Café e arte e neurociência e filosofia
Há momentos em que memórias enraizadas nos arcanos do espírito (consequência, quicá, de nervos bem atados durante o frágil tempo de gestação) se conjugam e se actualizam misteriosamente. Para aceder a um desses momentos, nada melhor que - com a imagem acima (cópia de uma expressiva obra de Guilia Bernardelli feita com café derramado) em pano de fundo - (i) ler primeiro este estudo, onde (sumariamente) se diz que beber café ajuda ao controlo motor e aumenta níveis de atenção, e, (ii) de seguida, com a ajuda de Fernando Pessoa, olhar tremulamente para a vida.

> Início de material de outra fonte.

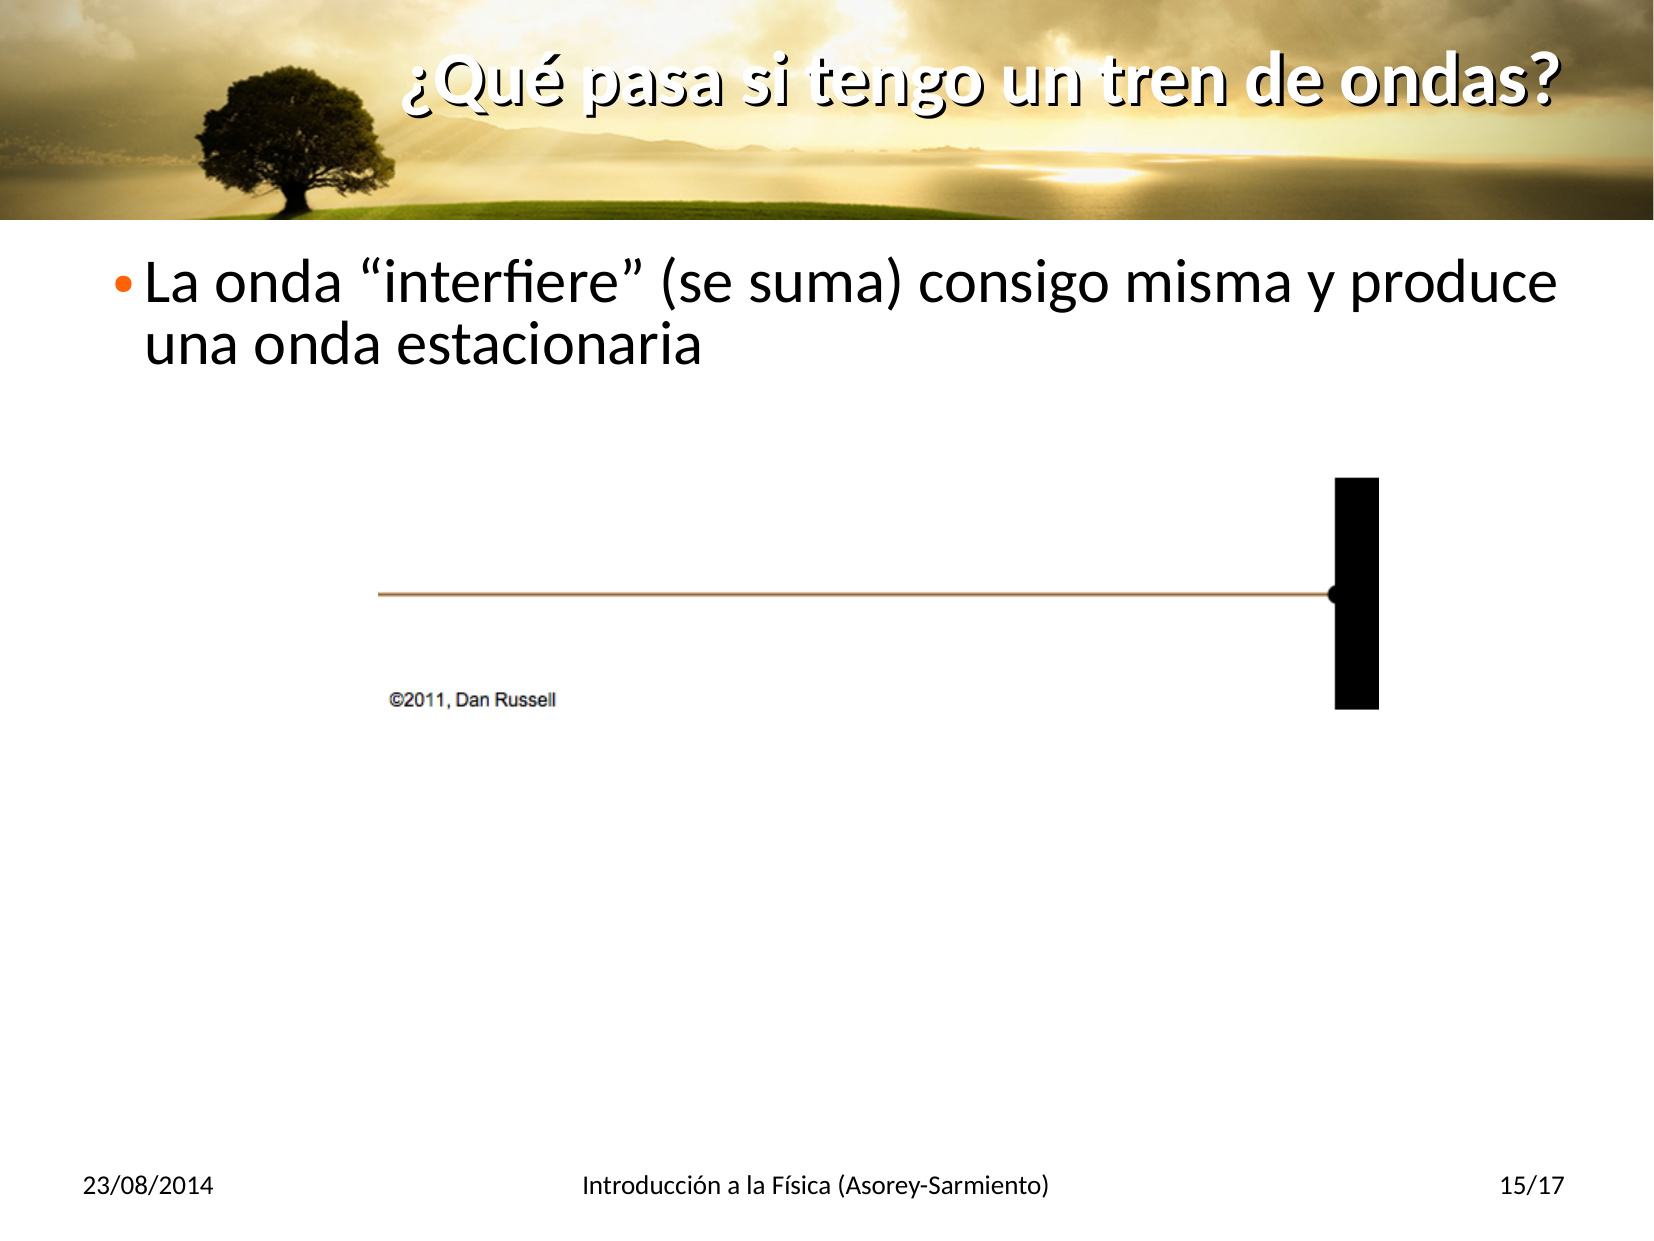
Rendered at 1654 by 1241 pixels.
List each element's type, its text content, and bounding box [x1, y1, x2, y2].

picture [378, 406, 1379, 782]
picture [0, 0, 1654, 220]
title ¿Qué pasa si tengo un tren de ondas? [75, 19, 1564, 151]
list La onda “interfiere” (se suma) consigo misma y produce una onda estacionaria [82, 255, 1571, 1156]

"Do terraço deste café olho tremulamente para a vida. Pouco vejo dela — a espalhada — nesta sua concentração neste largo nítido e meu. Um marasmo como um começo de bebedeira, elucida-me a alma de coisas. Decorre fora de mim nos passos dos que passam e na fúria regulada de movimentos a vida evidente e unânime. Nesta hora os sentidos estagnaram-me e tudo me parece outra coisa — as minhas sensações um erro confuso e lúcido, abro asas mas não me movo, como um condor suposto. Homem de ideais que sou, quem sabe se a minha maior aspiração não é realmente não passar de ocupar este lugar a esta mesa deste café? Tudo é vão, como mexer em cinzas, vago como o momento em que ainda não é antemanhã. E a luz brota tão serenamente e perfeitamente nas coisas, doura-as tão de realidade sorridente e triste! Todo o mistério do mundo desce até ante meus olhos se esculpir em banalidade e rua. Ah, como as coisas quotidianas roçam mistérios por nós! Como à superfície, que a luz toca, desta vida complexa de humana, a Hora, sorriso incerto, sobe aos lábios do Mistério! Que moderno que tudo isto soa! E, no fundo tão antigo, tão oculto, tão tendo outro sentido que aquele que luze em tudo isto!"
Livro do Desassossego por Bernardo Soares. Vol.I. Fernando Pessoa. (Recolha e transcrição dos textos de Maria Aliete Galhoz e Teresa Sobral Cunha. Prefácio e Organização de Jacinto do Prado Coelho.) Lisboa: Ática, 1982.